If a line in the data holds the string "center", list it.

● **Data for this exercise**:
────────

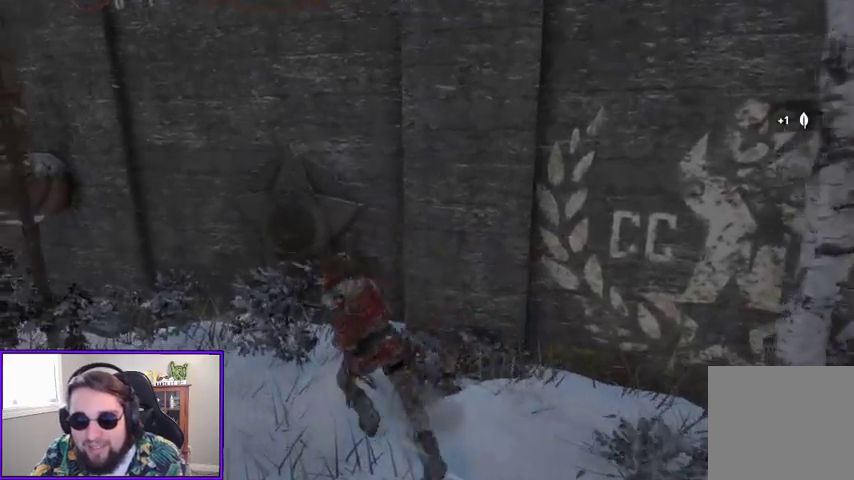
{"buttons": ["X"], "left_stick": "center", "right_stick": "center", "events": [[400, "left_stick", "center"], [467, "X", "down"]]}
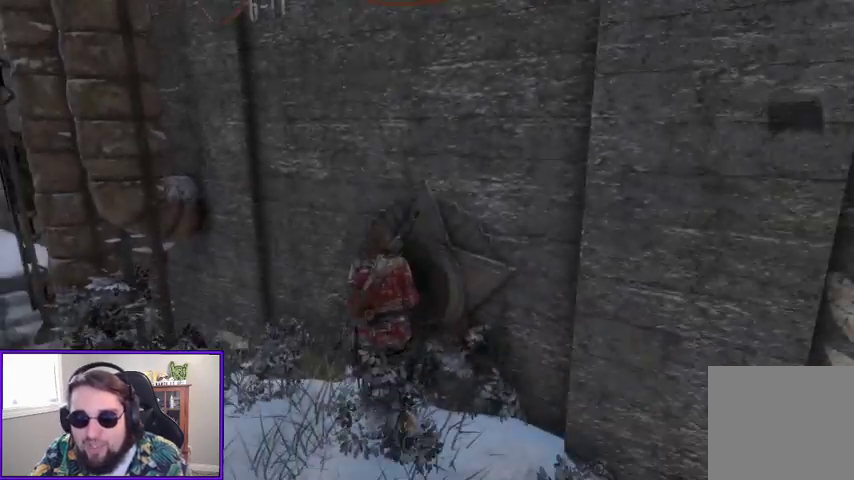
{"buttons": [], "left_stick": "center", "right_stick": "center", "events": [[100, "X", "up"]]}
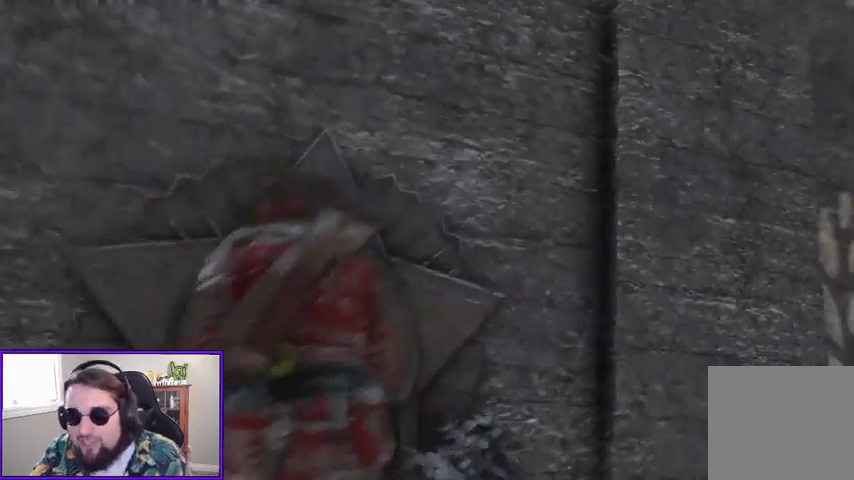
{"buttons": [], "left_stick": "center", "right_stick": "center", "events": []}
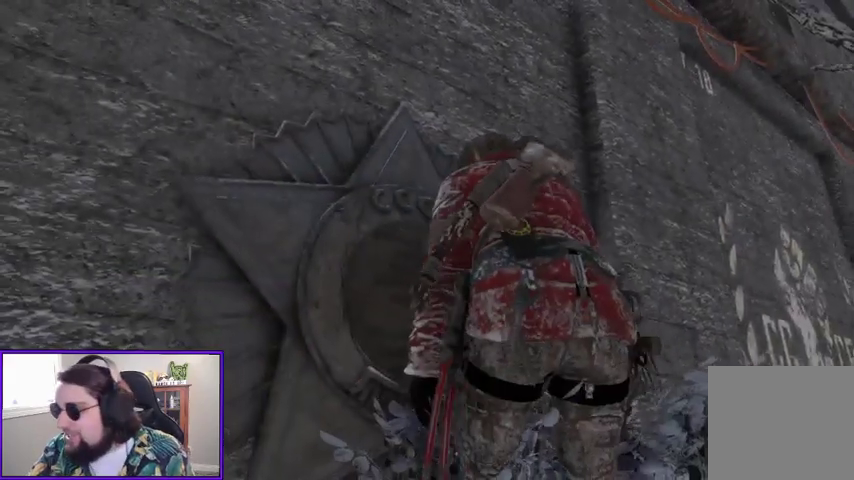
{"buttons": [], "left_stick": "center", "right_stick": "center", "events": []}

────────

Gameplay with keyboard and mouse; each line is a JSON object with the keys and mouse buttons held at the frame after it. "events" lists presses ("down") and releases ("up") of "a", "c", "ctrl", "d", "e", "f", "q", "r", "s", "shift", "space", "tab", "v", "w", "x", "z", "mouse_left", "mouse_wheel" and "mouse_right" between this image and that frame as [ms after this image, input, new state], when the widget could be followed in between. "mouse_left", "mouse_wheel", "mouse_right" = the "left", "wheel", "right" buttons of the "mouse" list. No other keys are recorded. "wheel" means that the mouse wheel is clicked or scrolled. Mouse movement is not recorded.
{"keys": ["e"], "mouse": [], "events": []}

────────

● **Task answer**:
{"buttons": ["X"], "left_stick": "center", "right_stick": "center", "events": [[400, "left_stick", "center"], [467, "X", "down"]]}
{"buttons": [], "left_stick": "center", "right_stick": "center", "events": [[100, "X", "up"]]}
{"buttons": [], "left_stick": "center", "right_stick": "center", "events": []}
{"buttons": [], "left_stick": "center", "right_stick": "center", "events": []}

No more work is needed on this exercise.